UFC suspends Thiago Tavares for failed drug test, reveals Vitor Belfort's use of TRT

Thiago Tavares has been suspended 9 months after failing a drug test. (AP)

It was Friday evening, a little over 24 hours before a featherweight championship bout in Las Vegas that the UFC was hyping as a superfight. But the chatter in the various online meeting places of mixed martial arts fans was about a different fight, one that took place nearly two weeks earlier and 6,000 miles away.
The circulating rumor that Vitor Belfort had failed a drug test following a Jan. 19 victory eventually reached Michael Bisping, who had a vested interest in the matter because he was Belfort’s opponent in that middleweight bout in Sao Paolo, Brazil. In fact, had Bisping won that night, he’d have earned a shot at the division’s champion, Anderson Silva. But the Brit had his hopes doused and his senses scrambled by a second-round head kick that led to a Belfort TKO.
Now Bisping was wondering if he’d been in a fair fight. “About a certain someone who I fought recently failing his drug test,” he wrote on Twitter. “I hope it’s not true.”
Well, it’s not.
UFC president Dana White insisted over the weekend that while there had been an “irregular” test result, it did not involve Belfort. And on Wednesday the fight promotion issued a press release announcing that the failed drug test belonged to lightweight Thiago Tavares, whose results showed the presence of the anabolic steroid Drostanolone. The substance did not exactly enhance the 28-year-old Brazilian’s performance, as he was knocked out in less than two minutes by Khabib Nurmagomedov. Tavares was handed a nine-month suspension by the UFC, which assisted the new Comissao Atletica Brasileira de MMA, or Brazilian MMA Athletic Commission, in overseeing regulatory aspects of the event.
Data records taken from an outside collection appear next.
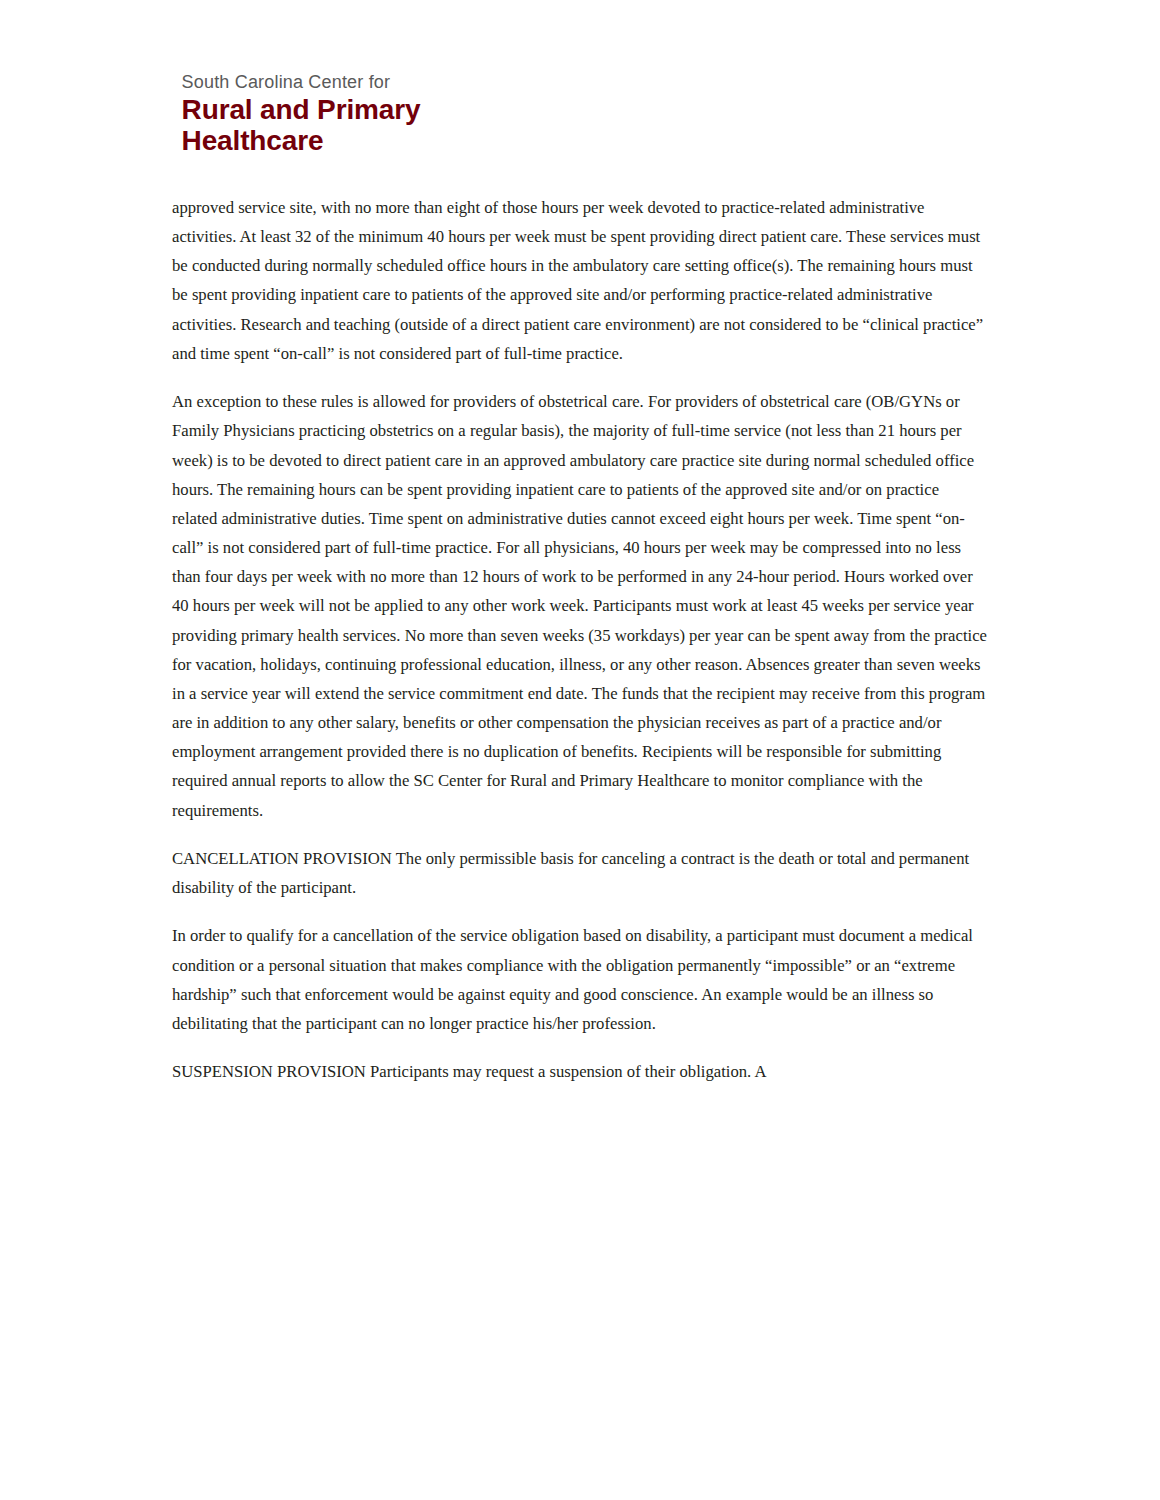South Carolina Center for
Rural and Primary
Healthcare
approved service site, with no more than eight of those hours per week devoted to practice-related administrative activities. At least 32 of the minimum 40 hours per week must be spent providing direct patient care. These services must be conducted during normally scheduled office hours in the ambulatory care setting office(s). The remaining hours must be spent providing inpatient care to patients of the approved site and/or performing practice-related administrative activities. Research and teaching (outside of a direct patient care environment) are not considered to be “clinical practice” and time spent “on-call” is not considered part of full-time practice.
An exception to these rules is allowed for providers of obstetrical care. For providers of obstetrical care (OB/GYNs or Family Physicians practicing obstetrics on a regular basis), the majority of full-time service (not less than 21 hours per week) is to be devoted to direct patient care in an approved ambulatory care practice site during normal scheduled office hours. The remaining hours can be spent providing inpatient care to patients of the approved site and/or on practice related administrative duties. Time spent on administrative duties cannot exceed eight hours per week. Time spent “on-call” is not considered part of full-time practice. For all physicians, 40 hours per week may be compressed into no less than four days per week with no more than 12 hours of work to be performed in any 24-hour period. Hours worked over 40 hours per week will not be applied to any other work week. Participants must work at least 45 weeks per service year providing primary health services. No more than seven weeks (35 workdays) per year can be spent away from the practice for vacation, holidays, continuing professional education, illness, or any other reason. Absences greater than seven weeks in a service year will extend the service commitment end date. The funds that the recipient may receive from this program are in addition to any other salary, benefits or other compensation the physician receives as part of a practice and/or employment arrangement provided there is no duplication of benefits. Recipients will be responsible for submitting required annual reports to allow the SC Center for Rural and Primary Healthcare to monitor compliance with the requirements.
CANCELLATION PROVISION The only permissible basis for canceling a contract is the death or total and permanent disability of the participant.
In order to qualify for a cancellation of the service obligation based on disability, a participant must document a medical condition or a personal situation that makes compliance with the obligation permanently “impossible” or an “extreme hardship” such that enforcement would be against equity and good conscience. An example would be an illness so debilitating that the participant can no longer practice his/her profession.
SUSPENSION PROVISION Participants may request a suspension of their obligation. A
However, that’s not the end of the story. In the same press release, the UFC revealed that Belfort competed while undergoing an approved regimen of testosterone replacement therapy (TRT). Vitor has been evasive whenever questions about TRT have been raised. And when he met with reporters prior to Saturday night’s fights in Las Vegas, and Bisping’s accusatory tweet was mentioned, the 37-year-old implied that what you see is all natural. “I think people get jealous,” he said with a smile, “when a guy at my age is destroying these people getting title shots.”
Jealous, perhaps, or maybe just uncomfortable. Belfort has broken no rules. Neither has Chael Sonnen, Dan Henderson, Quinton Jackson, Frank Mir or anyone on the growing list of MMA fighters who’ve received athletic commission exemptions to use TRT to maintain their testosterone levels. But make no mistake: Legal or not, that’s a performance enhancing substance, allowing an aging veteran to punch and kick like a younger man. And when you see a KO like the one Belfort put on Bisping, you’ve got to wonder when this sport will take a stand. What’s at risk in MMA, after all, is much greater than in other sports. The worst thing a baseball player on a PED can do is wreck some pitcher’s ERA. An enhanced fighter poses a far scarier threat.